If you're using gnu find, you can extract the stat information directly from find, which will be quite a lot more efficient, since find needs to do a stat() anyway on every file. Here's an example, which pipes from find into awk for simplicity:
summary() {
find "$#" '(' -type f -o -type d ')' -printf '%y %s %C#\n' |
awk '$1=="d"{DIR+=1;next}
$1!="f"{next}
{REG+=1;SIZE+=$2}
$3<'$(date +%s -d"last year")'{OLD+=1}
END{printf "Directories: %d\nFiles: %d\nOld files: %d\nTotal Size: %d\n",
DIR, REG, OLD, SIZE}'
}
On my machine, that summarised 28718 files in 4817 directories in one-tenth of a second elapsed time. YMMV.
You surely want to avoid parsing the output of find as you did (see my comment): it'll break whenever you have spaces in filenames.
You surely want to avoid forking to external processes like your $(stat ...) or $(date ...) statements: each fork costs a lot!
It turns out that find on its own can do quite a lot. For example, if we want to count the numbers of files, dirs and links.
We all know the naive way in bash (pretty much what you've done):
#!/bin/bash
shopt -s globstar
shopt -s nullglob
shopt -s dotglob
nbfiles=0
nbdirs=0
for f in ./**; do
[[ -f $f ]] && ((++nbfiles))
[[ -d $f ]] && ((++nbdirs))
done
echo "There are $nbdirs directories and $nbfiles files, and we're very happy."
Caveat. This method counts links according to what they link to: a link to a file will be counted as a file.
How about the find way? Count number of files, directories and (symbolic) links:
#!/bin/bash
nbfiles=0
nbdirs=0
nblinks=0
while read t n; do
case $t in
dirs) ((nbdirs+=n+1)) ;;
files) ((nbfiles+=n+1)) ;;
links) ((nblinks+=n+1)) ;;
esac
done < <(
find . -type d -exec bash -c 'echo "dirs $#"' {} + \
-or -type f -exec bash -c 'echo "files $#"' {} + \
-or -type l -exec bash -c 'echo "links $#"' {} + 2> /dev/null
)
echo "There are $nbfiles files, $nbdirs dirs and $nblinks links. You're happy to know aren't you?"

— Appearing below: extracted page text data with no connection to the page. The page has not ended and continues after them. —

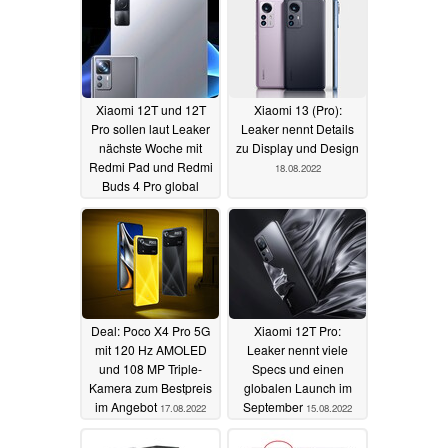
Xiaomi 12T und 12T
Xiaomi 13 (Pro):
Pro sollen laut Leaker
Leaker nennt Details
nächste Woche mit
zu Display und Design
Redmi Pad und Redmi
18.08.2022
Buds 4 Pro global
starten
15.09.2022
Deal: Poco X4 Pro 5G
Xiaomi 12T Pro:
mit 120 Hz AMOLED
Leaker nennt viele
und 108 MP Triple-
Specs und einen
Kamera zum Bestpreis
globalen Launch im
im Angebot
September
17.08.2022
15.08.2022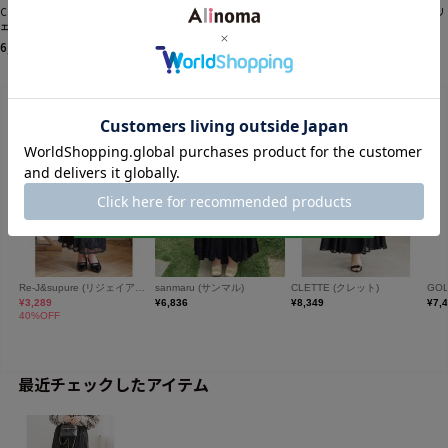
CLETTEオリジナルリボン使いチ
CLETTEオリジナルフリルオフシ
CLETTEオリジナルショルダーリ
ェック柄ニット
ョルリブトップス
ボンルーズニット
6,534円
5,929円
6,413円
税込
税込
税込
最近チェックしたアイテム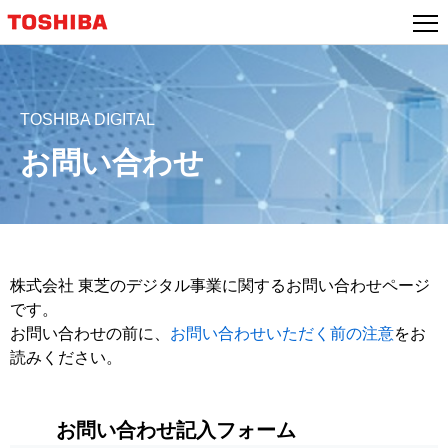
本
文
へ
ジ
ャ
TOSHIBA DIGITAL
ン
お問い合わせ
プ
株式会社 東芝のデジタル事業に関するお問い合わせページ
です。
お問い合わせの前に、
お問い合わせいただく前の注意
をお
読みください。
お問い合わせ記入フォーム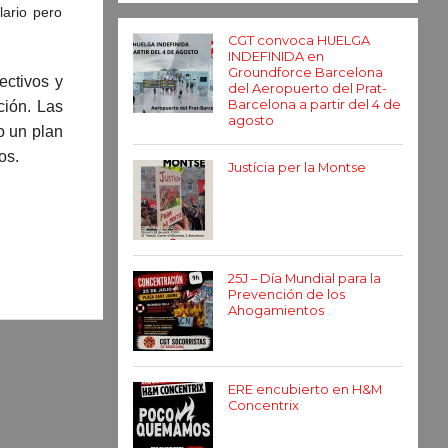
lario pero
CGT convoca HUELGA
INDEFINIDA en
Groundforce Barcelona
ectivos y
del Aeropuerto del Prat-
Barcelona a partir del 4 de
ción. Las
agosto
o un plan
os.
Justícia per la Montse
25J – Día Mundial para la
Prevención de los
Ahogamientos
ERE encubierto en H&M
Concentrix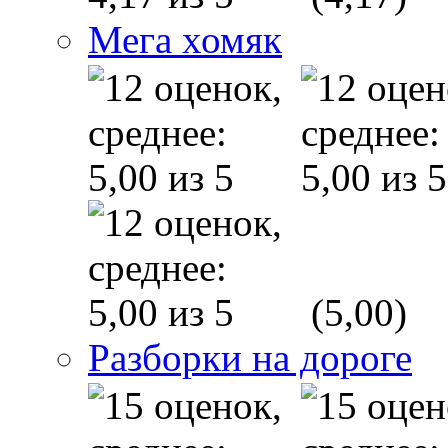
Мега хомяк
(5,00)
Разборки на дороге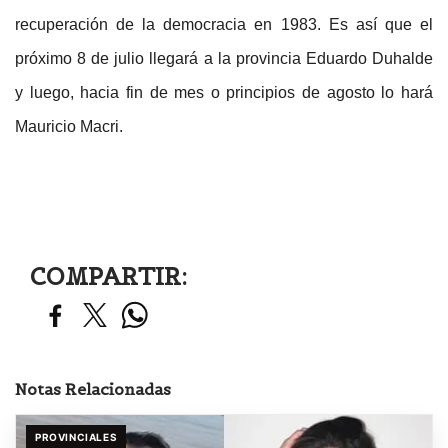
recuperación de la democracia en 1983. Es así que el
próximo 8 de julio llegará a la provincia Eduardo Duhalde
y luego, hacia fin de mes o principios de agosto lo hará
Mauricio Macri.
COMPARTIR:
Notas Relacionadas
PROVINCIALES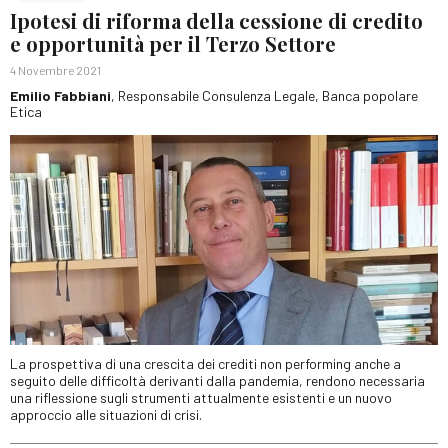
Ipotesi di riforma della cessione di credito
e opportunità per il Terzo Settore
4 Novembre 2021
Emilio Fabbiani
, Responsabile Consulenza Legale, Banca popolare
Etica
La prospettiva di una crescita dei crediti non performing anche a
seguito delle difficoltà derivanti dalla pandemia, rendono necessaria
una riflessione sugli strumenti attualmente esistenti e un nuovo
approccio alle situazioni di crisi.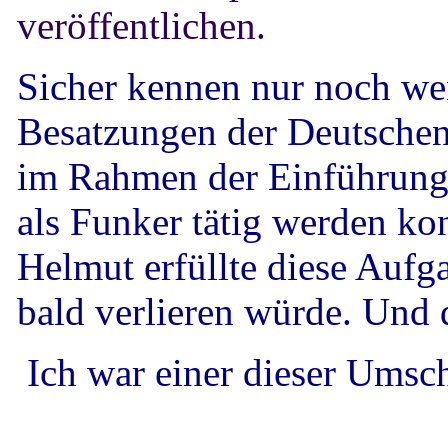
veröffentlichen.
Sicher kennen nur noch w
Besatzungen der Deutschen 
im Rahmen der Einführung
als Funker tätig werden ko
Helmut erfüllte diese Aufg
bald verlieren würde. Und 
Ich war einer dieser Umsch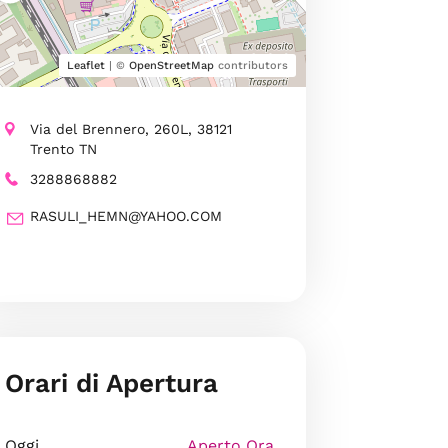
Leaflet
| ©
OpenStreetMap
contributors
Via del Brennero, 260L, 38121
Trento TN
3288868882
RASULI_HEMN@YAHOO.COM
Orari di Apertura
Oggi
Aperto Ora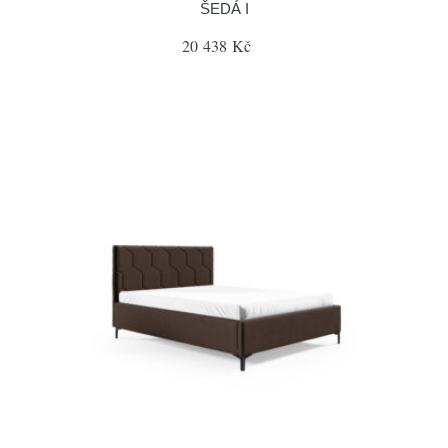
ŠEDÁ I
20 438 Kč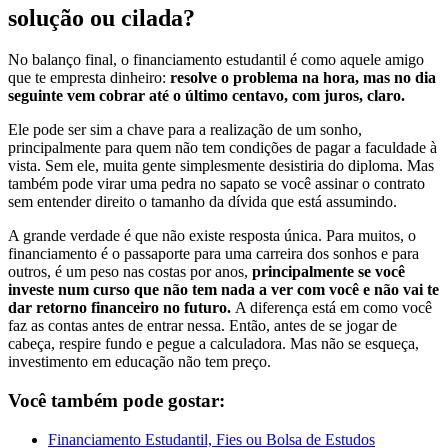
solução ou cilada?
No balanço final, o financiamento estudantil é como aquele amigo
que te empresta dinheiro:
resolve o problema na hora, mas no dia
seguinte vem cobrar até o último centavo, com juros, claro.
Ele pode ser sim a chave para a realização de um sonho,
principalmente para quem não tem condições de pagar a faculdade à
vista. Sem ele, muita gente simplesmente desistiria do diploma. Mas
também pode virar uma pedra no sapato se você assinar o contrato
sem entender direito o tamanho da dívida que está assumindo.
A grande verdade é que não existe resposta única. Para muitos, o
financiamento é o passaporte para uma carreira dos sonhos e para
outros, é um peso nas costas por anos,
principalmente se você
investe num curso que não tem nada a ver com você e não vai te
dar retorno financeiro no futuro.
A diferença está em como você
faz as contas antes de entrar nessa. Então, antes de se jogar de
cabeça, respire fundo e pegue a calculadora. Mas não se esqueça,
investimento em educação não tem preço.
Você também pode gostar:
Financiamento Estudantil, Fies ou Bolsa de Estudos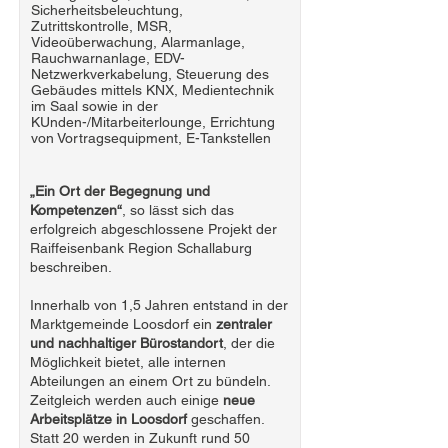
Sicherheitsbeleuchtung,
Zutrittskontrolle, MSR,
Videoüberwachung, Alarmanlage,
Rauchwarnanlage, EDV-
Netzwerkverkabelung, Steuerung des
Gebäudes mittels KNX, Medientechnik
im Saal sowie in der
KUnden-/Mitarbeiterlounge, Errichtung
von Vortragsequipment, E-Tankstellen
„Ein Ort der Begegnung und
Kompetenzen“
, so lässt sich das
erfolgreich abgeschlossene Projekt der
Raiffeisenbank Region Schallaburg
beschreiben.
Innerhalb von 1,5 Jahren entstand in der
Marktgemeinde Loosdorf ein
zentraler
und nachhaltiger Bürostandort
, der die
Möglichkeit bietet, alle internen
Abteilungen an einem Ort zu bündeln.
Zeitgleich werden auch einige
neue
Arbeitsplätze in Loosdorf
geschaffen.
Statt 20 werden in Zukunft rund 50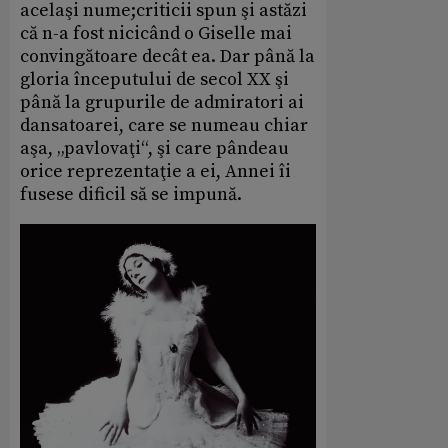
acelaşi nume;criticii spun şi astăzi
că n-a fost nicicând o Giselle mai
convingătoare decât ea. Dar până la
gloria începutului de secol XX şi
până la grupurile de admiratori ai
dansatoarei, care se numeau chiar
aşa, „pavlovaţi“, şi care pândeau
orice reprezentaţie a ei, Annei îi
fusese dificil să se impună.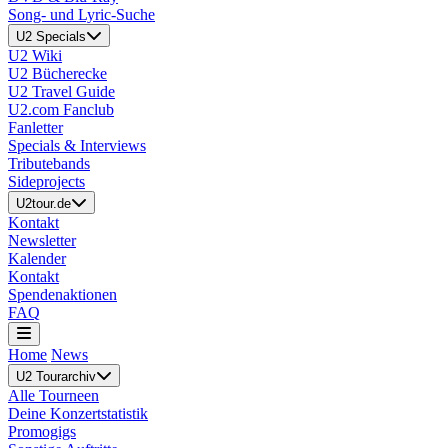
Song- und Lyric-Suche
U2 Specials
U2 Wiki
U2 Bücherecke
U2 Travel Guide
U2.com Fanclub
Fanletter
Specials & Interviews
Tributebands
Sideprojects
U2tour.de
Kontakt
Newsletter
Kalender
Kontakt
Spendenaktionen
FAQ
Home
News
U2 Tourarchiv
Alle Tourneen
Deine Konzertstatistik
Promogigs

Same principles, using associative arrays, more fields and more involved find logic:
#!/bin/bash
declare -A fields
while read f n; do
((fields[$f]+=n))
done < <(
find . -type d -exec bash -c 'echo "dirs $(($#+1))"' {} + \
-or -type f -exec bash -c 'echo "files $(($#+1))"' {} + -printf 'size %s\n' \
\( \
\( -iname '*.jpg' -printf 'jpg 1\n' -printf 'jpg_size %s\n' \) \
-or -size +100M -printf 'large 1\n' \
\) \
-or -type l -exec bash -c 'echo "links $(($#+1))"' {} + 2> /dev/null
)
for f in "${!fields[#]}"; do
printf "%s: %s\n" "$f" "${fields[$f]}"
done
I hope this will give you some ideas! Good luck!